Copy each line from the data that has the word "lines" in it.

Stored data entries
______

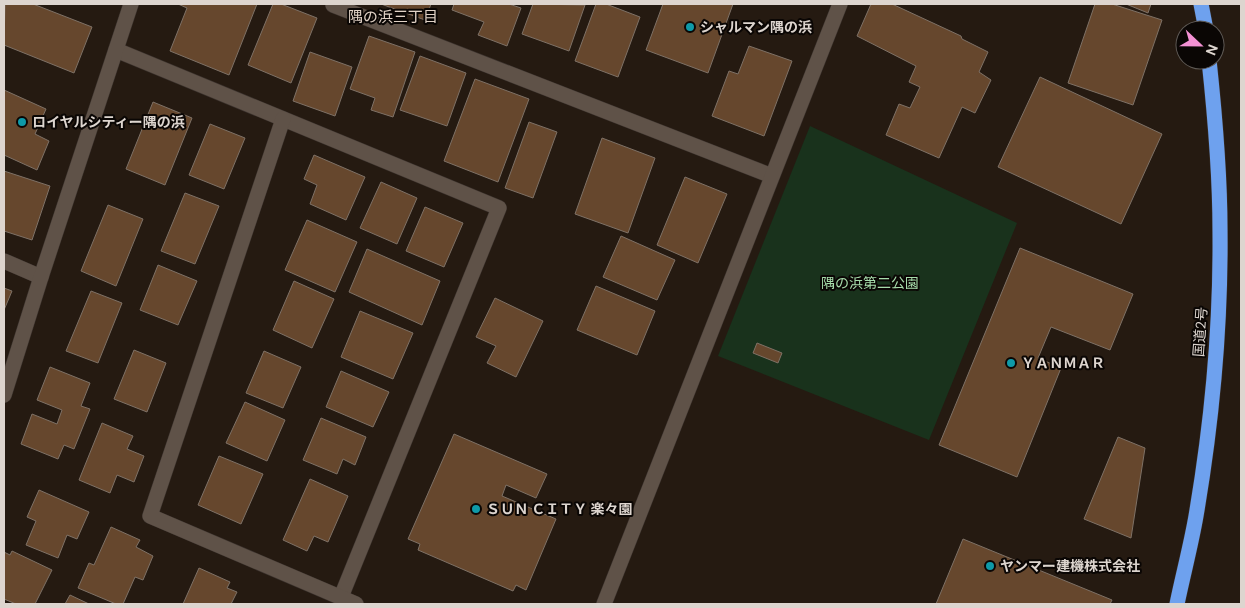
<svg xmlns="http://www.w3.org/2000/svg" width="1245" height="608" font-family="'DM Sans','Noto Sans JP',sans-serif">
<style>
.green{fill:#19321c}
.building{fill:#66472d;stroke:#7e7166}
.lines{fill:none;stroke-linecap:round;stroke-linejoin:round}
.street-casing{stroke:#3c332e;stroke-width:16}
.highway-casing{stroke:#3c332e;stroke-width:16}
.street{stroke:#5f5248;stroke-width:15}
.highway{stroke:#6ea1ee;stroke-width:15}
.culture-dot{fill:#0f9aa8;stroke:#0a0604;stroke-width:2}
.labels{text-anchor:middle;stroke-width:4;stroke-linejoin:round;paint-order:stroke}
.poi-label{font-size:14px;font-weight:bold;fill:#ddd5cf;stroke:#0a0604;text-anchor:start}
.park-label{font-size:14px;fill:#a7dcab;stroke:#0a0604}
.street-label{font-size:14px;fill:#ddd5cf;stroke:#0a0604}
.neighbourhood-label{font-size:15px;fill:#e1d2c6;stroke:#0a0604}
</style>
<rect width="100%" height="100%" fill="#251a11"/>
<path class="green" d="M810,126L1017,223L929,440L718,356Z"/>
<g class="building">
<path d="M5,4H33L92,27L74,73L4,45Z"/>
<path d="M178,4H257L229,75L170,51L187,8Z"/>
<path d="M273,4H281L317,18L291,83L248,65Z"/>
<path d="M381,4H431L425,20Z"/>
<path d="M454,4H509L521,8L507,46L478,35L484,22L452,10Z"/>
<path d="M533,4L585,5L569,51L522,34Z"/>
<path d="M596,4H606L640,17L618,77L575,61Z"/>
<path d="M663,4H733L708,73L646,50Z"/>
<path d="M871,4H892L961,36L962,39L988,52L979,72L991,80L975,113L962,107L939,158L886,135L899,104L910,108L920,87L909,82L916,66L857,36Z"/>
<path d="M1095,4H1112L1162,20L1133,105L1068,83Z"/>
<path d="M1126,4H1151L1148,13Z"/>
<path d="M369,36L415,52L393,117L371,110L375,98L350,89Z"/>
<path d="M749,46L792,61L764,136L712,116L729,71L738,74Z"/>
<path d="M310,52L352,67L335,116L293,101Z"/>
<path d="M420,56L466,73L447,126L400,110Z"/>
<path d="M1040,77L1162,134L1121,224L998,167Z"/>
<path d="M475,79L529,99L498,182L444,161Z"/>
<path d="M4,90L46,109L35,134L49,141L37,170L4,155Z"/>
<path d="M153,102L192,118L165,185L126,169Z"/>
<path d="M529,122L557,132L533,198L505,188Z"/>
<path d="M210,124L245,138L224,189L189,175Z"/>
<path d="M602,138L655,158L628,233L575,214Z"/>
<path d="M314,155L365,177L346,220L310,204L317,185L304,179Z"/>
<path d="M4,171L50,186L32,240L4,231Z"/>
<path d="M685,177L727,194L698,263L657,245Z"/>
<path d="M381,182L417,198L397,244L360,228Z"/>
<path d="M185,193L219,206L195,264L161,251Z"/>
<path d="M108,205L143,219L116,286L81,271Z"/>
<path d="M425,207L463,223L444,267L406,251Z"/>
<path d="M307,220L357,242L335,292L285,270Z"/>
<path d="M621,236L675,260L657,300L603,277Z"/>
<path d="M1020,248L1133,294L1110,350L1051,327L1038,358L1061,368L1017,477L939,445Z"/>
<path d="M367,249L440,281L422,325L349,292Z"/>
<path d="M158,265L197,281L178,325L140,310Z"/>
<path d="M294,281L334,299L312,348L273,330Z"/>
<path d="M596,286L655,311L637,355L577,330Z"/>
<path d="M4,288L12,291L4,310Z"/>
<path d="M91,291L122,303L98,363L66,351Z"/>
<path d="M495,298L543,321L516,377L487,363L496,346L476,337Z"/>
<path d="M360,311L413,333L393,379L341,357Z"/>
<path d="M757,343L782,353L778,363L753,353Z"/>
<path d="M134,350L166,363L147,412L114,399Z"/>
<path d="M264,351L301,367L283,408L246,393Z"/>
<path d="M50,367L90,383L81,406L90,409L74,449L64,445L58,459L21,444L32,414L57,424L62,410L37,400Z"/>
<path d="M341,371L389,392L373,427L326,407Z"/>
<path d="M245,402L285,420L267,461L226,443Z"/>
<path d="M321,418L366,437L355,465L343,459L337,474L303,460Z"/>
<path d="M102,423L133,436L127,449L144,456L134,482L117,475L110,493L79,480Z"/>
<path d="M454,434L547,474L536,498L506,485L502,496L556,519L526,590L516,585L513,591L418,550L420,544L408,539Z"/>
<path d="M1118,437L1145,448L1131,538L1084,519Z"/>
<path d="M219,456L263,474L241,524L198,505Z"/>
<path d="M310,479L348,496L328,542L314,536L307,551L283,540Z"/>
<path d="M39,490L89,512L77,539L67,535L58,558L26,545L36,521L27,517Z"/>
<path d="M111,527L140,540L136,547L153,556L143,580L135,577L123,604H116L78,588L89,563L94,565Z"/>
<path d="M963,539L1112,600L1110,604H936Z"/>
<path d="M12,551L52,570L35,604H16L4,599V552L10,555Z"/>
<path d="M199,568L230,582L227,588L237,592L231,604H183Z"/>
<path d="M70,595L89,604H65Z"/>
</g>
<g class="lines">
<defs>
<g id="street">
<path d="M333,5L772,176"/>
<path d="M116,50L499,208L341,597"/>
<path d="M283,119L150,516L356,604"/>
<path d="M4,261L41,277"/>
<path d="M4,395L41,277L131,4"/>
<path d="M604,604L840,4"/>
</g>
<g id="highway">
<path d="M1201,4L1206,30"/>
<path d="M1177,604C1183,575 1191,545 1196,516C1212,422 1221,325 1220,230C1220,173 1215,116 1209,60"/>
</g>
</defs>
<use href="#street" class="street-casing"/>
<use href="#highway" class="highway-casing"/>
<use href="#street" class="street"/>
<use href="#highway" class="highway"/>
</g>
<g class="culture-dot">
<circle cx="690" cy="27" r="5"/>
<circle cx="22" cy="122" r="5"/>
<circle cx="1011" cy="363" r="5"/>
<circle cx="476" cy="509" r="5"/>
<circle cx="990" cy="566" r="5"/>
</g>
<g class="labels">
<g class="poi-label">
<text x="700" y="32">シャルマン隅の浜</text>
<text x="32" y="127">ロイヤルシティー隅の浜</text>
<text x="1021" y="368">ＹＡＮＭＡＲ</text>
<text x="486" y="514">ＳＵＮ ＣＩＴＹ 楽々園</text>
<text x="1000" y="571">ヤンマー建機株式会社</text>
</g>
<g class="park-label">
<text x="870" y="288">隅の浜第二公園</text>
</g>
<g class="street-label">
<text transform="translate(1200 332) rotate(-86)" y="5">国道2号</text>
</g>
<g class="neighbourhood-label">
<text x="393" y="22">隅の浜三丁目</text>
</g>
</g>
<rect width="1245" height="608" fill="none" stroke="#ddd5cf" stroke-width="10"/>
<g transform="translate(1200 45) rotate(112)"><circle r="24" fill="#0a0604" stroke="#5e5955"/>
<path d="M0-4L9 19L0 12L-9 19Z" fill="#f491d4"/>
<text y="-8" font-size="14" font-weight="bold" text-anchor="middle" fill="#ddd5cf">N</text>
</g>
</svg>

______

SOLUTION TO THIS TASK:
.lines{fill:none;stroke-linecap:round;stroke-linejoin:round}
<g class="lines">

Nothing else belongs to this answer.